Ostatnio przebyte podróże z Joe Haldemanem przypomniały mi o jeszcze jednej, ciągle niedokończonej serii starć pomiędzy ludzkością a obcą rasą. To oczywiście cykl „Pierwsze starcie” Vladimira Wolffa, który w swoim czasie zrobił na mnie ogromne wrażenie. Książka przeleżała na półce dobre pół roku czekając na ten odpowiedni moment i oto jest, a przynajmniej tak mi się wydawało, bo patrząc na pierwsze opinie, na tle pozostałych części powyższy tytuł wypada słabo. Tak, to zdecydowanie nie jest kontynuacja wydarzeń z poprzednich tomów, a jedynie zbiór czterech opowiadań utrzymanych w temacie. Takie przynajmniej było założenie.
Pierwsze opowiadanie i przeskok w do roku 3752 p.n.e. i czasów Atlantów oraz bitew jakie w tym czasie toczyli. Trochę mnie to wybiło, bo we wcześniejszych odsłonach dopingowałem specjalsom z GROMU, jednostki AGAT czy Formozy, a tu nagle miecze i łodzie napędzane siłą mięśni i nikogo z naszych. W drugim opowiadaniu zrobiło się nieco cieplej (rok 525 p.n.e.) i to nie tylko przez klimat panujący na ziemiach Greków i Persów, a bardziej o wyraźniejsze nawiązania do cyklu. Niestety, polskich jednostek specjalnych nadal nie spotkałem, mimo to, potraktowałem ten fakt jako dobry omen mając przed sobą ostatnie dwa. I nagle pstryk i jest rok 1930, a wraz z nim Indie oraz skarby w świątyni Padmanabhaswamy. Czasy już bliższe, choć przedstawiona historia znowu o milimetry przeszła obok. Ostatnie opowiadanie i ostatnia szansa na zryw. Rok 2006, Polska, Trójmiasto. Tajemnica skrywana przez lata typu „coś się pojawiło, coś zniknęło”. Szybka akcja, świetnie skonstruowana intryga oraz szwankująca pamięć dawnych ubeków. Co z tego wynikło?

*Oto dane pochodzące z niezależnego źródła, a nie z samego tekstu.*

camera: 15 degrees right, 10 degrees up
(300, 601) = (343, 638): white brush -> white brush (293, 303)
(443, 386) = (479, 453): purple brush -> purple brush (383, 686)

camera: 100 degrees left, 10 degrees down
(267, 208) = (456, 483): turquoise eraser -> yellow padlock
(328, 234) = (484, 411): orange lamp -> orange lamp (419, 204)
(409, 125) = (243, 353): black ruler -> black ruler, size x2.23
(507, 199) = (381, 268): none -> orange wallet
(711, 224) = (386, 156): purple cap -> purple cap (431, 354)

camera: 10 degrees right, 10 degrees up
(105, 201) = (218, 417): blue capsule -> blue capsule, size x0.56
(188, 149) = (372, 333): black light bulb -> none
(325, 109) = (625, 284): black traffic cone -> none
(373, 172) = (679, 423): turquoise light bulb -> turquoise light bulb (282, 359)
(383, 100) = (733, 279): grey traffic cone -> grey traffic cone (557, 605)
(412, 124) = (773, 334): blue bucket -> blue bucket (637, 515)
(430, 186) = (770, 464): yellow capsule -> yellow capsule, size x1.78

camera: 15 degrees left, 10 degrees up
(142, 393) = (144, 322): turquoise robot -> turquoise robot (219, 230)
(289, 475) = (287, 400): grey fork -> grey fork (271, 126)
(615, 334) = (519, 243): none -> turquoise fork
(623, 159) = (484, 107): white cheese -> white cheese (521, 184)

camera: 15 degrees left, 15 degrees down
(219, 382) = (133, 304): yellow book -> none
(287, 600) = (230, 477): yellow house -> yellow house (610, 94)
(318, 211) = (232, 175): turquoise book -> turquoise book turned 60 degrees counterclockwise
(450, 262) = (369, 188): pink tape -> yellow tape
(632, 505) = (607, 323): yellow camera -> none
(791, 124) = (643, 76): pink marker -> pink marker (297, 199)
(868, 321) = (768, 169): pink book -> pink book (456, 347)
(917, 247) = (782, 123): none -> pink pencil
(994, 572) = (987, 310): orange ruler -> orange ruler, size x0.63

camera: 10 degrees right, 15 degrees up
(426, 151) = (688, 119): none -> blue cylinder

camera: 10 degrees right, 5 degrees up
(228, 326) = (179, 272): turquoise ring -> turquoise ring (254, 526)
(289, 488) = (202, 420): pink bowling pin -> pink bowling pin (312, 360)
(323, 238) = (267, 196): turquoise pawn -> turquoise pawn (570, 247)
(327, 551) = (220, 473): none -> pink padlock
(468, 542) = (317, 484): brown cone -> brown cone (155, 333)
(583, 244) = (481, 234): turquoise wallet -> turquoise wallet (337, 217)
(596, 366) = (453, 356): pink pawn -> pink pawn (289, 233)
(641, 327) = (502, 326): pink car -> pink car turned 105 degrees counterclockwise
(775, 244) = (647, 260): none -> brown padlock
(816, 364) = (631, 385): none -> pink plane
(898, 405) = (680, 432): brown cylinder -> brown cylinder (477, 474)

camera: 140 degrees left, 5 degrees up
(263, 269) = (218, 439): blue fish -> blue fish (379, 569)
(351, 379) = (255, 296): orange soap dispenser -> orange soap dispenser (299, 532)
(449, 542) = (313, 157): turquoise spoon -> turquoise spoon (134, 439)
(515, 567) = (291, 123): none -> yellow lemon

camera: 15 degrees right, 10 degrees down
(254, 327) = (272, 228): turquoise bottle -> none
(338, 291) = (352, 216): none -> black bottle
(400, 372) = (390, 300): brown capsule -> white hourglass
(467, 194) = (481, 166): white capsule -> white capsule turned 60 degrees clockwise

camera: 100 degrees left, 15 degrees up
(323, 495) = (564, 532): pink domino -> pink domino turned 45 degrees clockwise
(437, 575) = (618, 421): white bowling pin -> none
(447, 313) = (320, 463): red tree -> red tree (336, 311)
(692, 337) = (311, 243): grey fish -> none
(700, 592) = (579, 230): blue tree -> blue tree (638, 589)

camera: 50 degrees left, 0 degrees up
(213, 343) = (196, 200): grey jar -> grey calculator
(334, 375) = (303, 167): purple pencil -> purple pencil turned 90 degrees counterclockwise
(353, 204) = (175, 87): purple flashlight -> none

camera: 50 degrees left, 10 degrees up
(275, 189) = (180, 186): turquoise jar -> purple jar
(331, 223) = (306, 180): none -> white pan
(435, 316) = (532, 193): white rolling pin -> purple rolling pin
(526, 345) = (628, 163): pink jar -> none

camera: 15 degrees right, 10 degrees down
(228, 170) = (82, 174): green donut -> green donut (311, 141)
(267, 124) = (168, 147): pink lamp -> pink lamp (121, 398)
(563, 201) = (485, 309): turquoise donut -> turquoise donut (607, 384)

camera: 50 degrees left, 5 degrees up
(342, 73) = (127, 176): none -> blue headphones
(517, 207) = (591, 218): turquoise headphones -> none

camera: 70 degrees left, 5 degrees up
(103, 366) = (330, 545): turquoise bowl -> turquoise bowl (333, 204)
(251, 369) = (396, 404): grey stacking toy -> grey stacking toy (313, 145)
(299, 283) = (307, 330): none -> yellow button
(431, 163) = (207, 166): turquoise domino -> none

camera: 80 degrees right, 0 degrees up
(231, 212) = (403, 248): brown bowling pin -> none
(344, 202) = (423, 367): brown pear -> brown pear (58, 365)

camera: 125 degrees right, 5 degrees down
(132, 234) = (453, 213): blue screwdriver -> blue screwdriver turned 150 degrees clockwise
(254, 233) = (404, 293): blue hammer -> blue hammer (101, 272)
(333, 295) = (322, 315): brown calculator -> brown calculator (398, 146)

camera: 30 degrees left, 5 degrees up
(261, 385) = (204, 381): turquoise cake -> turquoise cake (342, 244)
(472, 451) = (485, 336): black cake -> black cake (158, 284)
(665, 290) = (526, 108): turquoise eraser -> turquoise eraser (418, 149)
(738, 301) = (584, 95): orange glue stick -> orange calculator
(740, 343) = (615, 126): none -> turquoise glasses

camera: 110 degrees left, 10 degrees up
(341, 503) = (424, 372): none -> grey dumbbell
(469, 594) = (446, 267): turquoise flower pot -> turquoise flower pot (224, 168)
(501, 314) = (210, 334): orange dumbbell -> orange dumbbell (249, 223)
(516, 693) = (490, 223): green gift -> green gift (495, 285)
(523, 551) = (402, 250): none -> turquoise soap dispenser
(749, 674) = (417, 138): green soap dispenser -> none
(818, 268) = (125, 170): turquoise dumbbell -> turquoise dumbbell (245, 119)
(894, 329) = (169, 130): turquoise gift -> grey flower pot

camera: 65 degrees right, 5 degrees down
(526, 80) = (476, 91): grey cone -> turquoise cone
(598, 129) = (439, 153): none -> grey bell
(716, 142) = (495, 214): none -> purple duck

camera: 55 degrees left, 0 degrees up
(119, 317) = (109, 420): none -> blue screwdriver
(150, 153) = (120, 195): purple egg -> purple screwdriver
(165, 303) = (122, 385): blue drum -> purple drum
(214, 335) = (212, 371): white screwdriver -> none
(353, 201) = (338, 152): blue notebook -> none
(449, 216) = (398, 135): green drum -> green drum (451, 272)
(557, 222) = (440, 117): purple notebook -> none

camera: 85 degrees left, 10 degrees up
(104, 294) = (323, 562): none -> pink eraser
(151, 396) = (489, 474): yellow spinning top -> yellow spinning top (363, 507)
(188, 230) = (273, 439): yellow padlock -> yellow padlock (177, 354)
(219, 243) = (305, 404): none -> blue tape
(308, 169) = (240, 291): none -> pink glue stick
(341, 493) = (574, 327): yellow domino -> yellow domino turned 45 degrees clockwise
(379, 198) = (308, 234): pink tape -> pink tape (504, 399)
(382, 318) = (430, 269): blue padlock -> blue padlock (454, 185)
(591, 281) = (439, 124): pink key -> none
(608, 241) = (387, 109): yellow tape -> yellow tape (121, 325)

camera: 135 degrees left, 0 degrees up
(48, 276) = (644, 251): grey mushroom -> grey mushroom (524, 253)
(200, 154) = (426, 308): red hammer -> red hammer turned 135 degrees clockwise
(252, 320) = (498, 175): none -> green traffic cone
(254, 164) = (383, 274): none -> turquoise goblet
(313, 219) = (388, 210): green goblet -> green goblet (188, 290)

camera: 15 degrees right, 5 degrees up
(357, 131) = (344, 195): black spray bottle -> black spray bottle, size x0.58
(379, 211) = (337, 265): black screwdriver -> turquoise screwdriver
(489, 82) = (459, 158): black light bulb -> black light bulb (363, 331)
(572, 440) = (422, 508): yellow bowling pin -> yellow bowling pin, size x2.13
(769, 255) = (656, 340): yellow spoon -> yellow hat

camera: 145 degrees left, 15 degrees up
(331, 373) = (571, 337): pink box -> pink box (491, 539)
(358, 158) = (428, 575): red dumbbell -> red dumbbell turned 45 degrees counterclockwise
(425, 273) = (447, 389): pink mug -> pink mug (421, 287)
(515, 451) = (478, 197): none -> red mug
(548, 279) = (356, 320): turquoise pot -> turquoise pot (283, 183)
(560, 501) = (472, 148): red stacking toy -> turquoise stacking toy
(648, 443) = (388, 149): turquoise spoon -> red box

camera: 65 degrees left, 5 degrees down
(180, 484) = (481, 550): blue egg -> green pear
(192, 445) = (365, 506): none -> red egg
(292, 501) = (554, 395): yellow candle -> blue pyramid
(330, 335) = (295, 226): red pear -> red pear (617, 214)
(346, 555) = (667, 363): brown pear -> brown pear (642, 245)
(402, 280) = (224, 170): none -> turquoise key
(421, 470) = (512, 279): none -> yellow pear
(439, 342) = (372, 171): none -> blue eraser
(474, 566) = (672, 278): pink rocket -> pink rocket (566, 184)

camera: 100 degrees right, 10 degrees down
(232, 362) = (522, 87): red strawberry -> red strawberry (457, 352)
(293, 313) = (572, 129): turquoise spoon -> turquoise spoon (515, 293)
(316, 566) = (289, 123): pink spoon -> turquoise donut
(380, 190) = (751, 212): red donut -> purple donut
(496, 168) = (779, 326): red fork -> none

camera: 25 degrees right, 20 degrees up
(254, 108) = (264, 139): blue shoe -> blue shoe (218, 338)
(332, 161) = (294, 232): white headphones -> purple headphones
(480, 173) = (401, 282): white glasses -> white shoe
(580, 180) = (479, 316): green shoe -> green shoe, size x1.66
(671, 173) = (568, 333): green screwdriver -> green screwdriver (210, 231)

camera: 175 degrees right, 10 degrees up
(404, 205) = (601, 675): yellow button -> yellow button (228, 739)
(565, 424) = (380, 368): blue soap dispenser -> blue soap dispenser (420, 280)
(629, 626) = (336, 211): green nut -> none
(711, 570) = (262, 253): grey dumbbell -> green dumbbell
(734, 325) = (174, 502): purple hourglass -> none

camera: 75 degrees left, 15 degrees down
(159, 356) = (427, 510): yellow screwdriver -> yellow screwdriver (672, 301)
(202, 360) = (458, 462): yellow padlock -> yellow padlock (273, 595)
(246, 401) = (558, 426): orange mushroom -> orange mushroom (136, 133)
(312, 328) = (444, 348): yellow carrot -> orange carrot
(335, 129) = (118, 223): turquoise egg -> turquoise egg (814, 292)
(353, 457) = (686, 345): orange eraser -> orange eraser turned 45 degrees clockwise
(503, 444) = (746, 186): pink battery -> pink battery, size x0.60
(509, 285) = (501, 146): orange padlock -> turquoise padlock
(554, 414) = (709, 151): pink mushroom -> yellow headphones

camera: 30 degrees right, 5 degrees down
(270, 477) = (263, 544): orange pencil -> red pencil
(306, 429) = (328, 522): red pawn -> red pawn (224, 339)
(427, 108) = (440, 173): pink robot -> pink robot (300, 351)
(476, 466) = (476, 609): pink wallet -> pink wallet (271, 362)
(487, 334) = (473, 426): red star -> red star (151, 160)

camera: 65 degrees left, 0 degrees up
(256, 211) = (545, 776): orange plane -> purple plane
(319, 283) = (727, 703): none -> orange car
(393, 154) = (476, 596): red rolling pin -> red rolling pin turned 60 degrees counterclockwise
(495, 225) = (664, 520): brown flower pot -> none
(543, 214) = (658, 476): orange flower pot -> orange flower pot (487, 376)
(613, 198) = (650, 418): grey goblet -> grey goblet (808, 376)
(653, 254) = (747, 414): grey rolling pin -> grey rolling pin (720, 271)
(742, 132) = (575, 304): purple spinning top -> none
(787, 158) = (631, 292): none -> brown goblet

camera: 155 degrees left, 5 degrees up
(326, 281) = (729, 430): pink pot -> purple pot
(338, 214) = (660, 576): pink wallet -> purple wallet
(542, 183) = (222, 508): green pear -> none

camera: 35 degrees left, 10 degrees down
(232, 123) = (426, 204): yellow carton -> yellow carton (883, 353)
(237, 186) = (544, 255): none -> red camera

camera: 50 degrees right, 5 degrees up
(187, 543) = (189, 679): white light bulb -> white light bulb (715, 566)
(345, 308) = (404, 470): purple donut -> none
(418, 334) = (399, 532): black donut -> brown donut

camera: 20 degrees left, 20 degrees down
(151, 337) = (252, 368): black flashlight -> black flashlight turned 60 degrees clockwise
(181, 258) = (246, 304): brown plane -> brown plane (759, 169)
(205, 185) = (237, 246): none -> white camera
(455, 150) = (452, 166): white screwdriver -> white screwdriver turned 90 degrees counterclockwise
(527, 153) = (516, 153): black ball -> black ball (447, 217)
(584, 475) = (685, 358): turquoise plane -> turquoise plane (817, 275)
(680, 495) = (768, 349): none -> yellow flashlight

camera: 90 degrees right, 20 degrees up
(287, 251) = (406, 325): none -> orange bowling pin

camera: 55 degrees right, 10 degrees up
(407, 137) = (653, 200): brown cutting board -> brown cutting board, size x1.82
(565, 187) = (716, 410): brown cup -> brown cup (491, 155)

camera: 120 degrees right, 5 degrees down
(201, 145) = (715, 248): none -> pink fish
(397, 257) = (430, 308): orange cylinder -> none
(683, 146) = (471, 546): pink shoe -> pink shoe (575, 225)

Tak się zastanawiam, jak wpłynęłoby na ostateczną ocenę odwrócenie kolejności tych opowiadań. Ostatnie okazało się najmocniejszym elementem tego zbioru i może to właśnie dzięki niemu trzyma się na poziomie względnie dobrych ocen. A może to tylko kwestia rozgraniczenia? Jeśli, potraktować opowiadania jako oddzielną pozycję, trzyma się to całkiem nieźle. Ciekawe historie ukazujące charakter z poszczególnych okresów dziejów. Uzbrojenie, mentalność jak i codzienne problemy poznanego ułamka społeczeństwa. Świetnie opisane walki, wyraźne wykreowane postaci i tajemnice. Wszystko to zdaje się być na swoim miejscu. Tak, wręcz czułem bryzę na twarzy podczas szarży łodziami czy chociażby skwar i piasek na ustach gdy przemierzałem egipskie pustynie. Zatracałem się w kolejnych komnatach najbogatszej świątyni w Indiach by za chwilę przejść się ulicą Świętojańską w Gdyni czy pojechać podmiejską koleją do Rumi, bądź Pucka. Tyle, że w tym przypadku dochodzi również łatka „cyklu” i w tym momencie niestety czuć przepaść. Autor oczywiście zadbał o elementy, które w mniejszym lub większym stopniu nawiązują do poprzednich odsłon i za pomocą drobnych akcentów, znalezionych artefaktów czy też zjawisk łączy opowiadania z głównymi wydarzeniami jakie miały nastąpić (dla oczytanego fana serii – nastąpiły) w naszym czasie.
Podsumowując zbiór opowiadań „Pierwsza krew”… zdecydowanie postawiłbym go obok głównego cyklu. Na tę chwilę książka będzie stała jako czwarta w rzędzie, ale gdy dojdzie kolejna z właściwą kontynuacją, będę ją sukcesywnie przestawiał na sam koniec, albo nie! Może od razu przestawię ją na początek, jako wstęp do wszystkiego co wydarzyło się w „naszym” czasie. Tak, właśnie tak! Tę pozycję powinno się traktować jako punkt początkowy, jako ledwo tlący się ognik, jako iskrę, która rozpęta w przyszłości światową pożogę. I to będzie najlepszy przepis na podejście do tej książki jak i całego cyklu. Voila!